Start of Exercise materials

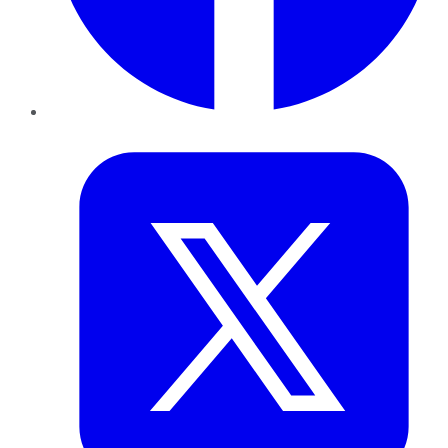
Twitter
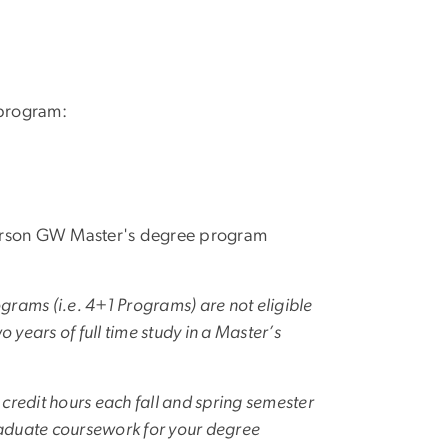
 program:
person GW Master's degree program
grams (i.e. 4+1 Programs) are not eligible
o years of full time study in a Master’s
9 credit hours each fall and spring semester
graduate coursework for your degree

End of Exercise materials

**Exercise description:**
Quote every line of text in the listing above word for word, and leave the pictures out of your answer.

**Task solution:**
Twitter
 program:
person GW Master's degree program
grams (i.e. 4+1 Programs) are not eligible
o years of full time study in a Master’s
9 credit hours each fall and spring semester
graduate coursework for your degree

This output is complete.